21 August 2024 Press | Social Infrastructure
PPPs Central role in Italy’s economic recovery
Equitix team, Milan talks to Partnerships Bulletin about the role of PPP in supporting Italy’s economic recovery
Re-evaluation of risk and rejuvenation of the PPP model could prove key to Italy’s pandemic recovery.
If necessity is the mother of invention, then as far as PPPs in Italy go, recent context has been the architect of rediscovery.
PPP is certainly not a new concept in the country, with the first law covering the model issued in 1994, although in comparison to other European nations, its use in large infrastructure projects has been limited. Claudio Golino, Deloitte’s central Mediterranean energy, resources & industrial lead, attributes that partly to “regulatory and bureaucratic hurdles that have limited the scope of such partnerships”. There are also similarities with places like the UK, where the deterioration of the reputation of PPP and the politicisation of its application have driven down its popularity. Yet, it appears that’s a luxury no longer available to the Italian public authorities – an eventuality brought about by the massive economic impacts of the Covid-19 pandemic. “The urgency and scale of the Covid crisis demanded a revitalized collaboration between public and private actors,” explains Golino. “PPPs became essential to provide a rapid response and effective resource mobilisation, revitalising their role in the Italian economy.”
········
## WORK REQUIRED
Please reproduce the article on PPPs in Italy starting at "21 August 2024" and ending at "Italy’s pandemic recovery.", changing "pandemic" to "Covid-19". The rows have nothing to do with this.

[Extracted page text data]
········
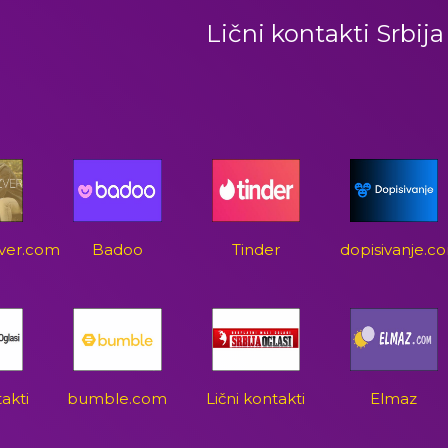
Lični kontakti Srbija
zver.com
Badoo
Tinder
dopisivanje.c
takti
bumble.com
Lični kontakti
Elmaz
········
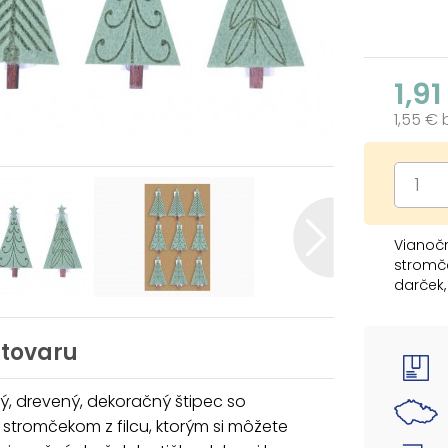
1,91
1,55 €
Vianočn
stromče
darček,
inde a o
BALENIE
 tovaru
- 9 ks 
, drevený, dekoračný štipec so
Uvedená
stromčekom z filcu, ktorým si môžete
········
## RESPONSE TO THIS TASK
21 August 2024 Press | Social Infrastructure
PPPs Central role in Italy’s economic recovery
Equitix team, Milan talks to Partnerships Bulletin about the role of PPP in supporting Italy’s economic recovery
Re-evaluation of risk and rejuvenation of the PPP model could prove key to Italy’s Covid-19 recovery.